[Passage]

+ + + + +

DMs! Have you ever had a “boss encounter” turn into a cakewalk? What happened?

Dessert Nomad

Adventurer
I accidentally killed a BEBG in a Champions game years ago.

The setting was relatively generic non-Marvel, non-DC world with superheroes. There's an important bit to know about the rules: In the Hero rulesystem (at least at the time) you had two main types of attacks. Regular attacks did X dice of Stun (knockout, recovers quickly) damage, and averaged one point of Body damage (death, takes time to recover) per die. At superhero power levels, normal attacks just do stun damage to heroes, and will probably one-hit knockout and injure a normal person. They represent the usual beams, punches, and so on. Killing attacks did X dice of body damage that ignores normal defense and is only stopped by resistant defense, plus multiplied the Body damage by a die to determine Stun damage. They represent guns, claws, antitank rockets, highly focused beams, and the like. A regular person would have no resistant defense, and superheros tended to have some, but less than their total defense (like they might have a force field that was resistant, but would be vulnerable to guns if the field is down). Because they use a multiplier, the Stun damage was really variable, so killing attacks can also be a good way to try to incapacitate someone stronger than you.

+ + + + +

[What to work on]
1/ Reproduce the Champions game story word for word, starting at "DMs! Have you" and ending at "game years ago.".
2/ Pick up the Champions game story at the point where it stops and carry it on.
The lines that follow have no connection to the Champions game story.

+ + + + +

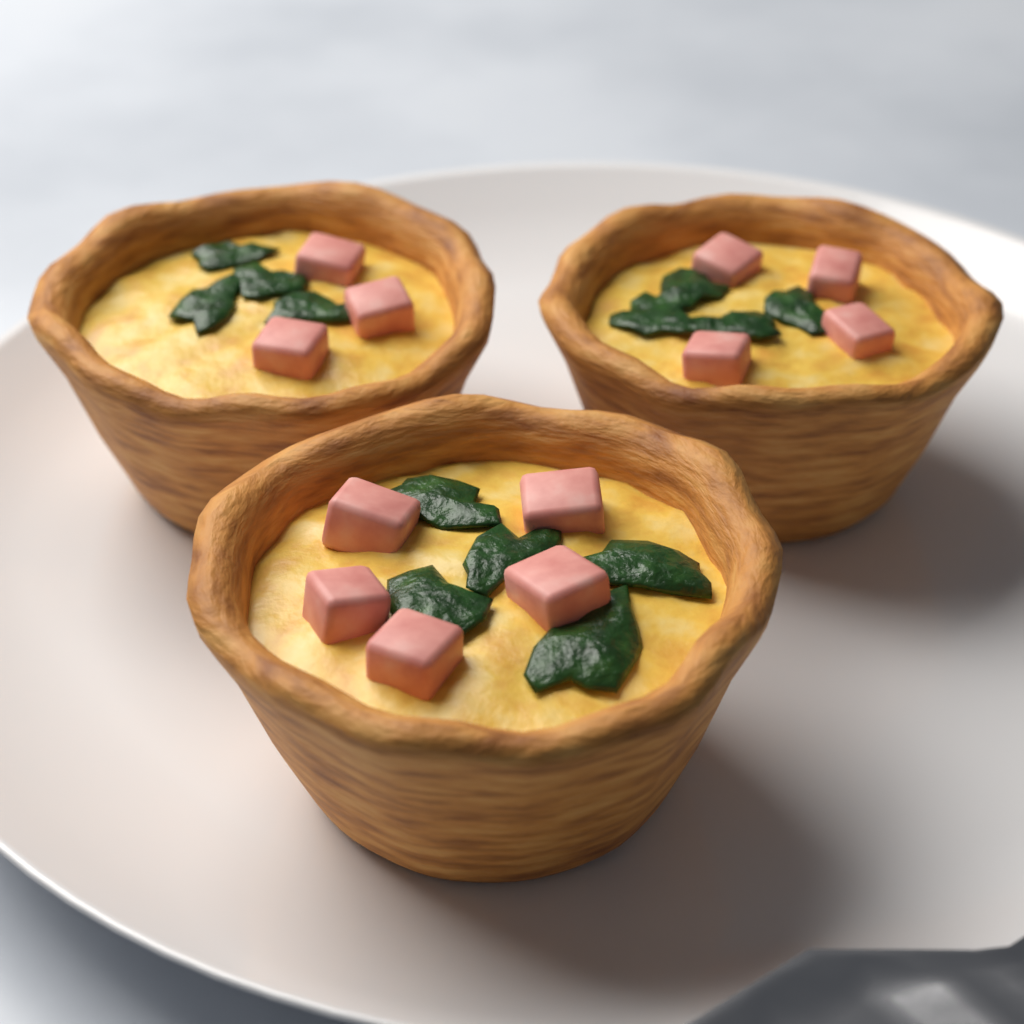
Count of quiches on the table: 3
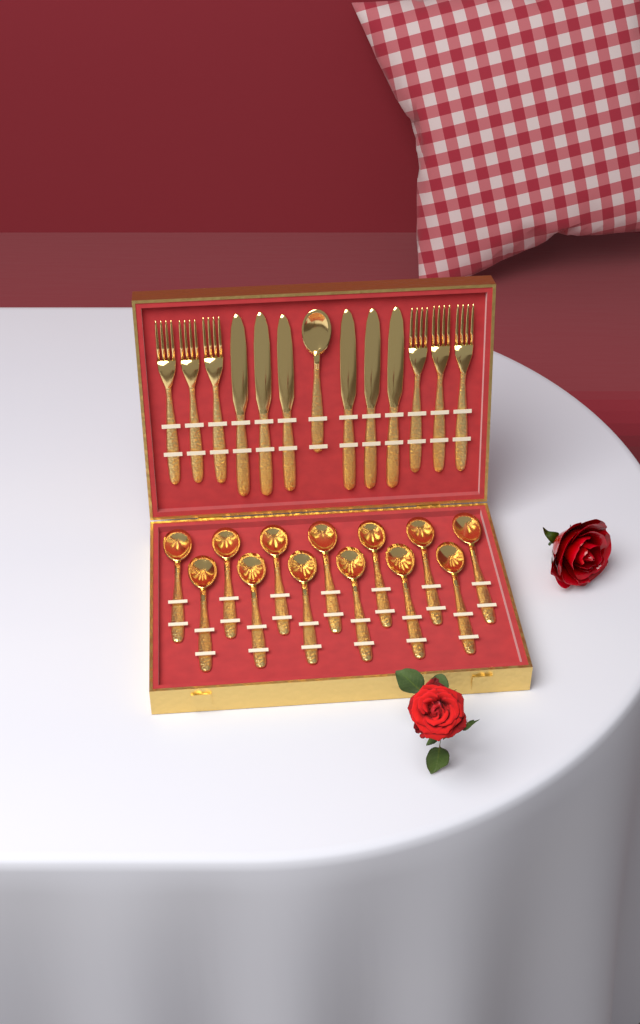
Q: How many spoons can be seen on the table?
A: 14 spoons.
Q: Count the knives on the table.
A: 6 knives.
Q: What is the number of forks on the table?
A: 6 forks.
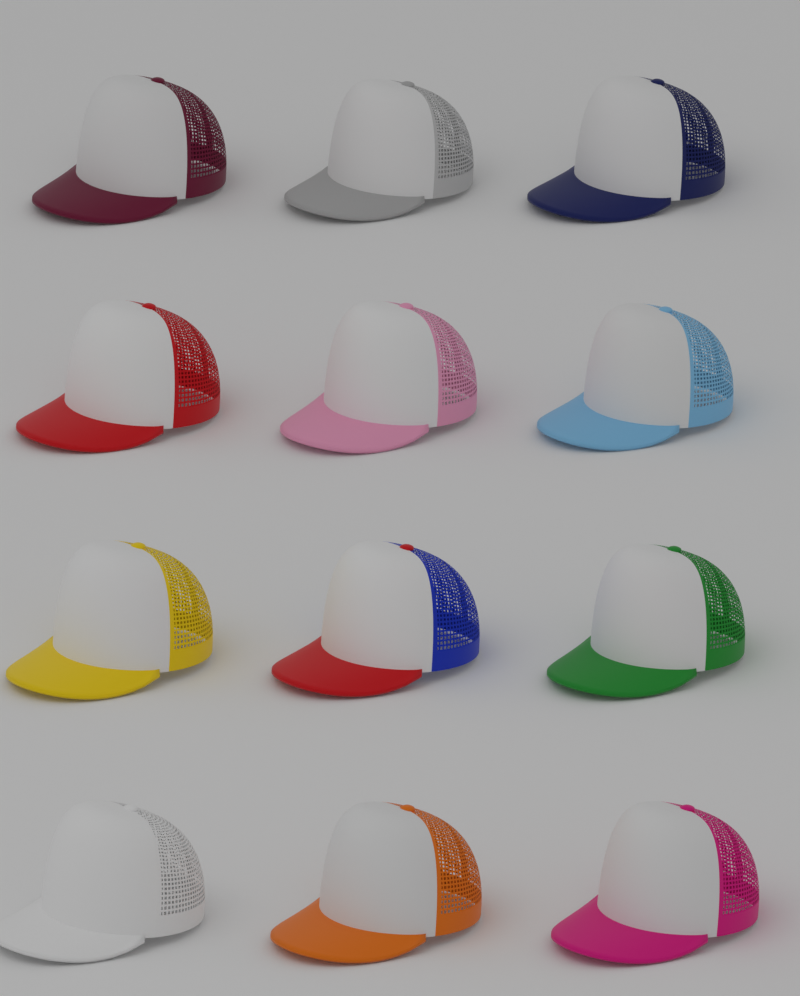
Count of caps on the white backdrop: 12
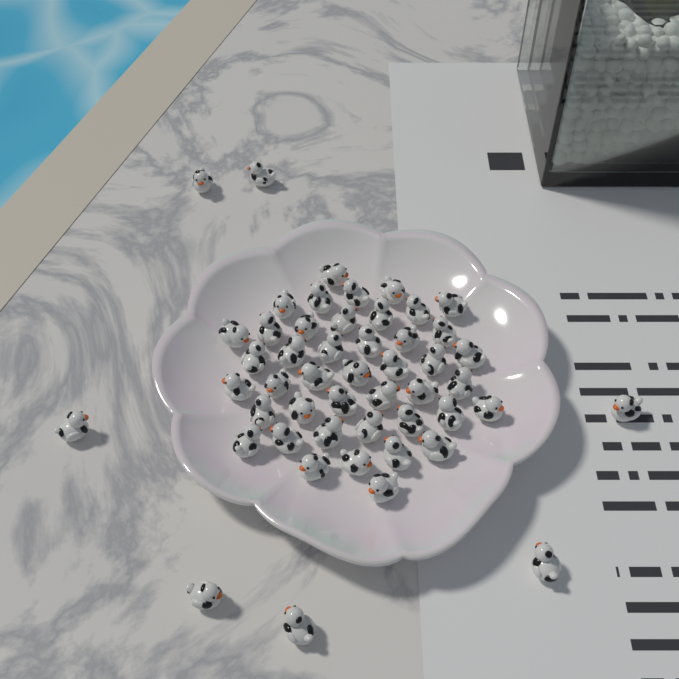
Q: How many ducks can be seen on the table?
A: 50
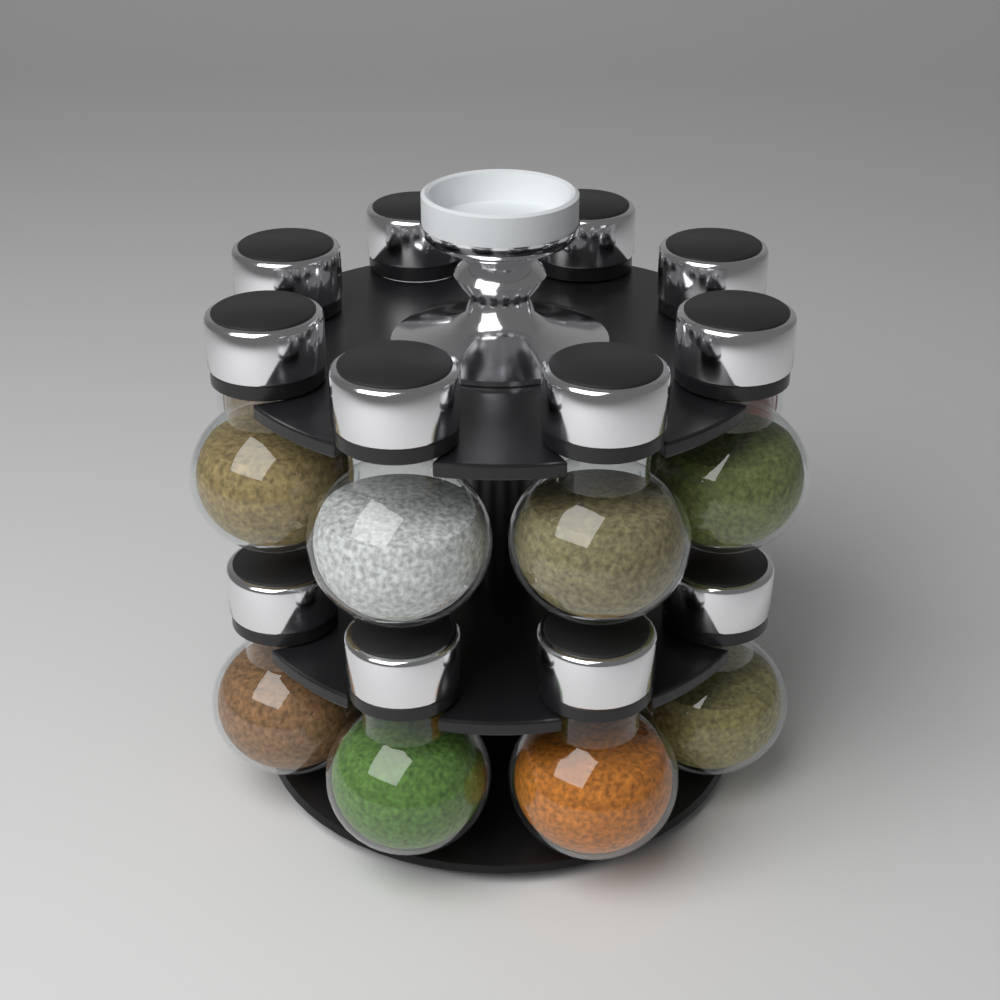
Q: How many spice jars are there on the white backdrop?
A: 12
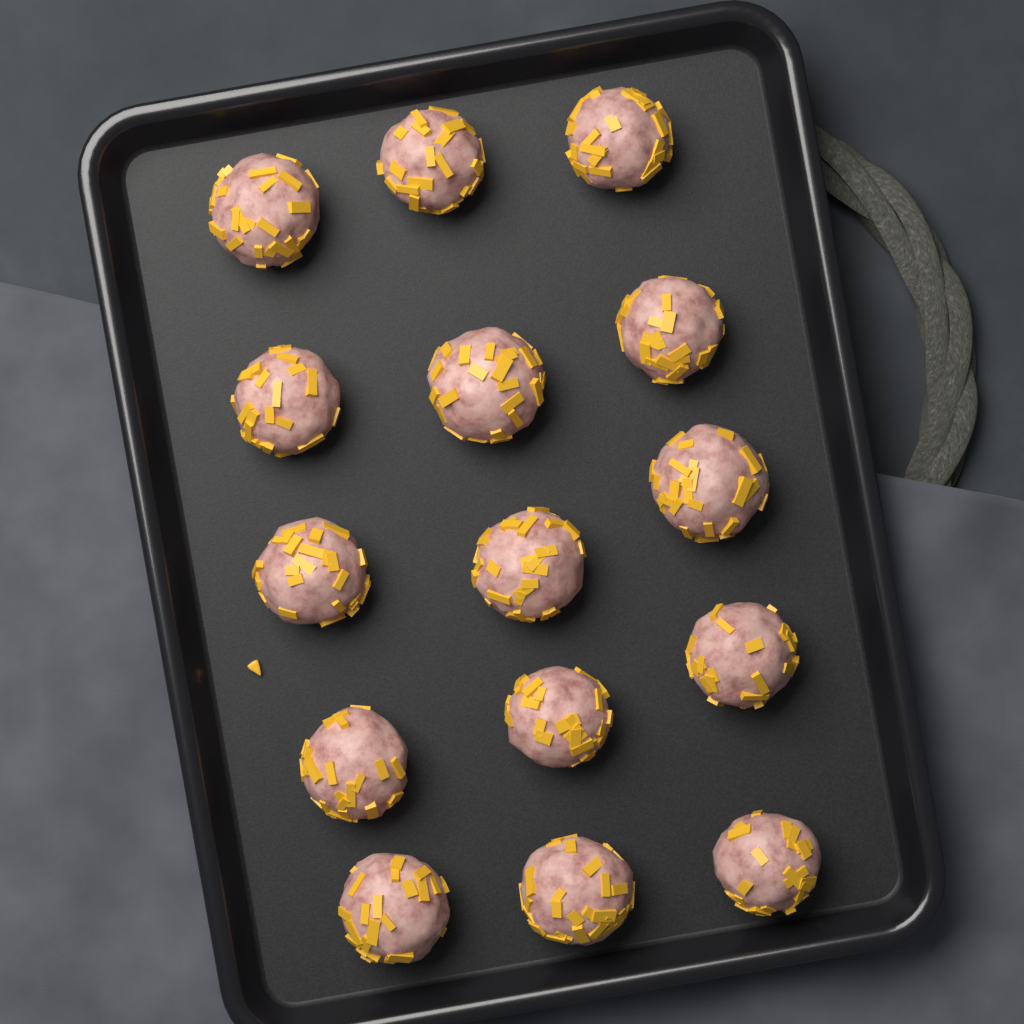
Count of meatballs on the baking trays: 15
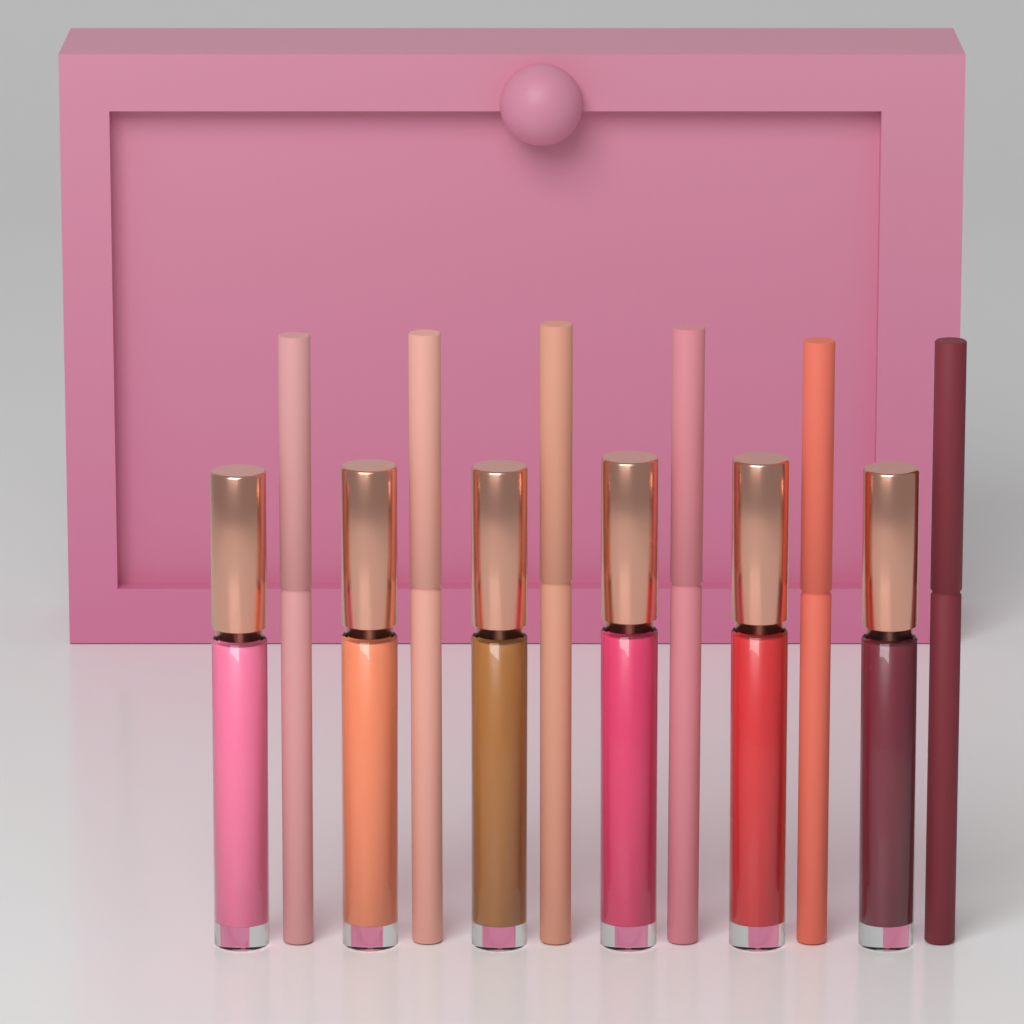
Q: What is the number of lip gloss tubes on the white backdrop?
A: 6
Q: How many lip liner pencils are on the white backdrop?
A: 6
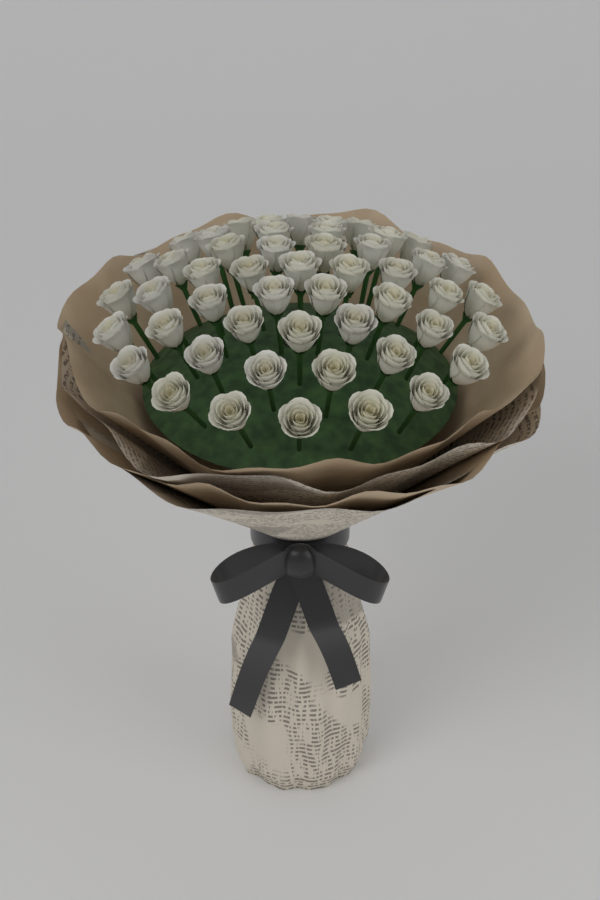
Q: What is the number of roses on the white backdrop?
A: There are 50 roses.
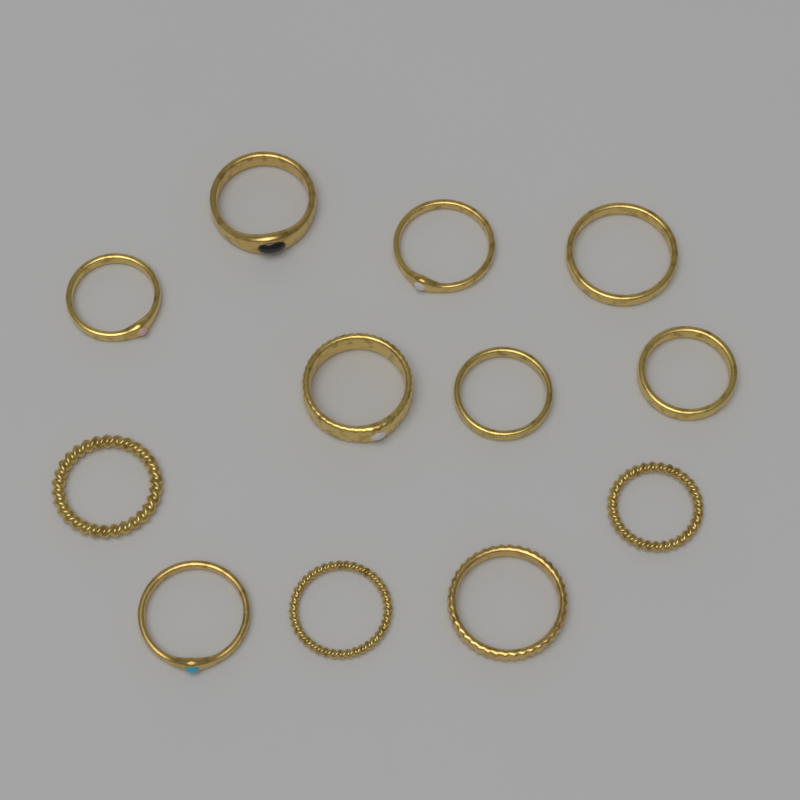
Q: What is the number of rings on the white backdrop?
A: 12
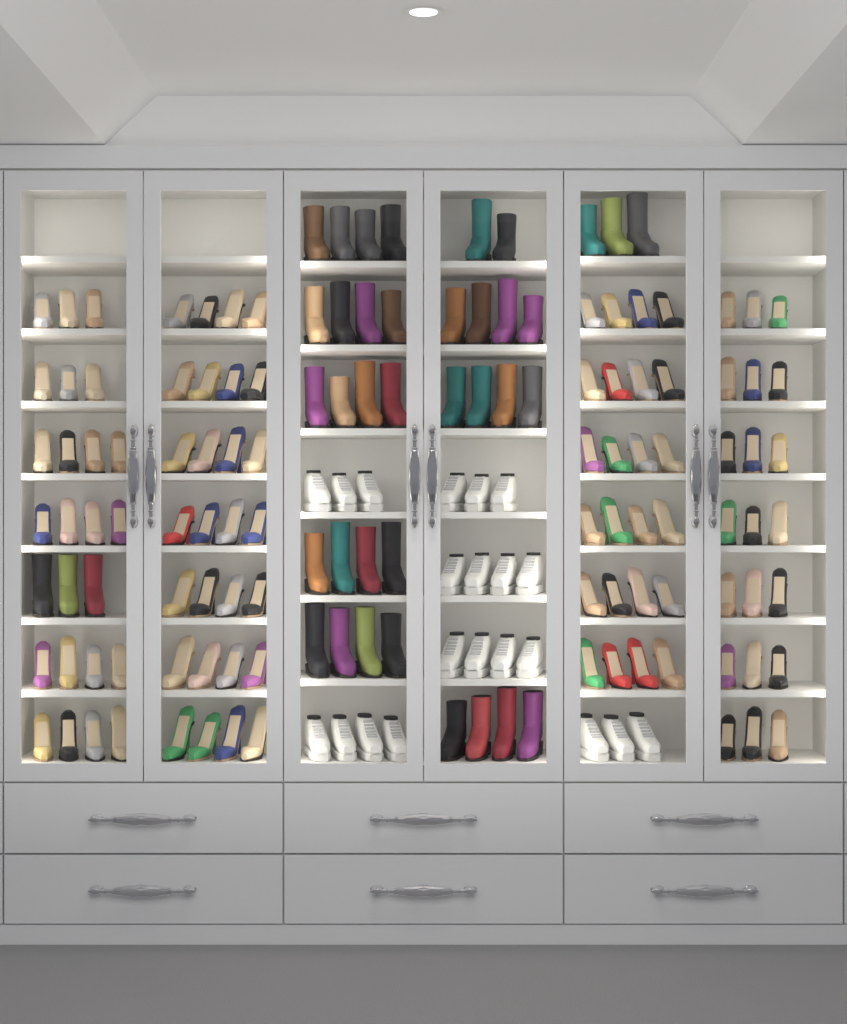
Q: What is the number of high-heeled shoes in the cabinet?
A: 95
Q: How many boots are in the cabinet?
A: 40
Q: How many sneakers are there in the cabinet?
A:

+ + + + +

[Responses]
1/
DMs! Have you ever had a “boss encounter” turn into a cakewalk? What happened?

Dessert Nomad

Adventurer
I accidentally killed a BEBG in a Champions game years ago.

2/
My character was a telekinetic who had a variety of powers that he could choose from for an action (simple blast, telekinetic 'move things', killing attack, etc.). I was alone and encountered a demonic-looking guy flipping over a police car. I was pretty sure he was way out of my league, as he had been built up as someone the entire group would end up fighting, he wasn't just a regular criminal. I felt like I needed to stop him or at least try, but didn't have any chance in a standup fight. This is a perfect time to use a variable attack, so my character unleashed his killing attack on this demon, hoping to get lucky and knock him out, and not really worried about killing him because he's a giant demon so obviously isn't going to die easily. The GM agreed and thought my desperate attempt to take the guy down in spite of being outclassed was pretty heroic, and we both expected that I'd try, fail, and get knocked out, even though I got lucky and opened with either a crit or a high roll.

However, the demonic villain was actually a premade villain from a source book, and when the GM looked up his stats, he actually had no resistant defenses at all. No armor, no force field, nothing bought as 'resistant defense', he was as vulnerable to things like guns as a normal person other than having about twice the 'hit points' to soak damage. And I was using an superpowered attack that did something like 4 times as much damage as a gun, and rolled on the high end of that. So after a double take at the guy's stats, the GM narrated that I had just ripped this guy into bloody pieces in a single strike. At the time, in real life I was not going to be able to play with the group for a while, so I think his original idea was that I was going to be captured and my rescue would be a plot point for the group. Instead, my character was tied up in the court case for ripping the guy to pieces in front of cops, and we both shook our heads at the super villain who was attacking cops without being able to shrug off bullets.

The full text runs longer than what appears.